I know what is the Liouville integrability: given a Hamiltonian with $n$ degrees of freedom, with $n$ independent constants of motion in involution, the Hamiltonian can be brought to the form $H(p_1, \dots, p_n)$ (i.e. independent on the $q$s) by a canonical transformation.

Many persons told me that something similar can be done in the case of **one** constant of motion, i.e., given a Hamiltonian, if we know that it has one constant of motion (independent on $H$ itself), then we bring the Hamiltonian to the form $H(p_1, q_1, \dots, p_{n-1}, q_{n-1}, p_n)$ (i.e. we remove the dependence on one of the $q$s, $q_n$) by means of a canonical transformation.

It should be called "Hamiltonian reduction", however, no one was able to provide me a reference.

Someone says that this is called "Marsden-Weinstein-Meyer reduction". I tried to read the corresponding theorem but it looks something different, moreover, it is written in a very technical way, too hard for a simple physicist like me.
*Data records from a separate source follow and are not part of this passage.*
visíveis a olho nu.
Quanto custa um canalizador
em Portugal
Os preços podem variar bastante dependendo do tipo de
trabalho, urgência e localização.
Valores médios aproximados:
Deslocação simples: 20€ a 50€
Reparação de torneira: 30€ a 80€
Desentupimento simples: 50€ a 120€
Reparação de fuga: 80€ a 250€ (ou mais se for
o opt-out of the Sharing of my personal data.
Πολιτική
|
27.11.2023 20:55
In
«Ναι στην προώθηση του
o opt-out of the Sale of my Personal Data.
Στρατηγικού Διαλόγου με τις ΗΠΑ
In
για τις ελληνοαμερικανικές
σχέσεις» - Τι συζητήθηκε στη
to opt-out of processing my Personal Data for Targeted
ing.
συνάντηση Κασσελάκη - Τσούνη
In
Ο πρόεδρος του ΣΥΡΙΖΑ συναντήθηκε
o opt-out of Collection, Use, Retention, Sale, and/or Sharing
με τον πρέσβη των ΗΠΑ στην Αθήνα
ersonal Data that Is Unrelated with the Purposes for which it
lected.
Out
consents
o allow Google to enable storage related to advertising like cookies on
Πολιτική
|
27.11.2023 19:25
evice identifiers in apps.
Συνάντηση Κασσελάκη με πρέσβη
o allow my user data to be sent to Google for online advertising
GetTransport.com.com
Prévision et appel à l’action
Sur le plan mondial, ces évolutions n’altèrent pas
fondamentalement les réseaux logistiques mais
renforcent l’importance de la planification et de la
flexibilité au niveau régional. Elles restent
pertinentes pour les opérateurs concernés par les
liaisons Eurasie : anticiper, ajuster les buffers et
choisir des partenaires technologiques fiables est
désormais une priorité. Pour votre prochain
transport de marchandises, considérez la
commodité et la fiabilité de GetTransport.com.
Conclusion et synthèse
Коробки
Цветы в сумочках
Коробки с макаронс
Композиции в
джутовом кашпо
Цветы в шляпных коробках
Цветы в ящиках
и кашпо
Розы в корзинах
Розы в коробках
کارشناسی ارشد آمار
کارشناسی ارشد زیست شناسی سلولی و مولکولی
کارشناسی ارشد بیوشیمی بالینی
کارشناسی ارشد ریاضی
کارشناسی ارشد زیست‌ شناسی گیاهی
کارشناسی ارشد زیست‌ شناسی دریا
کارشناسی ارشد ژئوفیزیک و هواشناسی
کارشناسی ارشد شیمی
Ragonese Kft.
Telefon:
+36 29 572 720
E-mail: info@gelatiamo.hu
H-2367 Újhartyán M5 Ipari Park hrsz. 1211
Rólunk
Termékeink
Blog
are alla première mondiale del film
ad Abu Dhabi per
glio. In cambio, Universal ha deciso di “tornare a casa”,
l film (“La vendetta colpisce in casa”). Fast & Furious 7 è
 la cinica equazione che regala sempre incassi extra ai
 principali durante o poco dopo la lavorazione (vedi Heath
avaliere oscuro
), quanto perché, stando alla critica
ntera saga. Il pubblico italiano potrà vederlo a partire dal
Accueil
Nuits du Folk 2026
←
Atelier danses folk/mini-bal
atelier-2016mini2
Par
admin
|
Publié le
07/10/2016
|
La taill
I found this, saying "reduction by stages", but it refers to a completely different idea of "stages", not the reduction of the degrees one by one.

So, I'm looking for one of the following: a reference where I can find the theorem (clearly stated in terms of Hamiltonians and constants of motion), or an example of how to carry out the reduction (also in this case, giving an explicit Hamiltonian and an explicity constant of motion).